ちはやふる第6話「けふここのへににほひぬるかな」〜すれ違いから追いかける〜
太一の台詞にあった「好きのベクトルが違う」というのを表し、そしてその違いを包みこんでしまう豊かな百人一首の和歌の世界を表した本当に素晴らしい回。ちはやふるはとても面白い。
脚本:川嶋澄乃 絵コンテ:高橋亨 演出:細川ヒデキ
作画監督:山口真未
すれ違い
アバンが秀逸。弓道部とのすれ違いでのカメラワークは絶品。ちはやと太一を追っていたカメラを反対方向からくる弓道部に移す。
で、このすれ違いは台詞にも見られている。
アバンの序〜中盤ではこれまでのメインであるちはやと太一の2人は会話をせず、周囲の2人に関する会話しかない。そして、上述したすれ違いから軸になると思われる大江さんに関する会話に移り、大江さんのモノローグになる。
呼びかけて応答するということがないのだ。
ちはやと大江さんの初めての出会いでも大江さんの語りが多く、真正面から向き合っている2人を同じショット内に収めるよりも多くそれぞれ個々に写していたり(会話での切り返しはもちろんよくあるものだけれど)、太一を登場させたり、斜めからのショットにしたりしている。

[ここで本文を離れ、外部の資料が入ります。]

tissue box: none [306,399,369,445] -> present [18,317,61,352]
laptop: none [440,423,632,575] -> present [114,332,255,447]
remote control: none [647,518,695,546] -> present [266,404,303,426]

大江さんの話に割って入ることもなく、応答にならない台詞を言ったり見開いた目をした表情を長く見せたりするることで、ちはやと太一の少し呆然とした様子や、大江さんの少し残念に思う気持ちも見て取れる。
それがかみ合い始めるのは、ちはやが大江さんの呉服店に赴き、自ら質問をするところからである。
そこからはBGMもテンポよく、次々に台詞やシーンが重なっていく。
次の2度目の部室のシーンでは、今度はちはやが姿に気づいて声をかけて窓が開く。太一も含めて3人でテンポよいやり取りが見られるようになる。
呼びかけて応答するというのはかるたの姿でもあるし、アラタへの思いでもあるし、ここから先の部員増えていってからはどこまでやるのか分からないけど、もっと面白くなりそうだな〜とか。
※その時の様子を切り取る、ということで意思を確認しながらの写真撮影もよかった。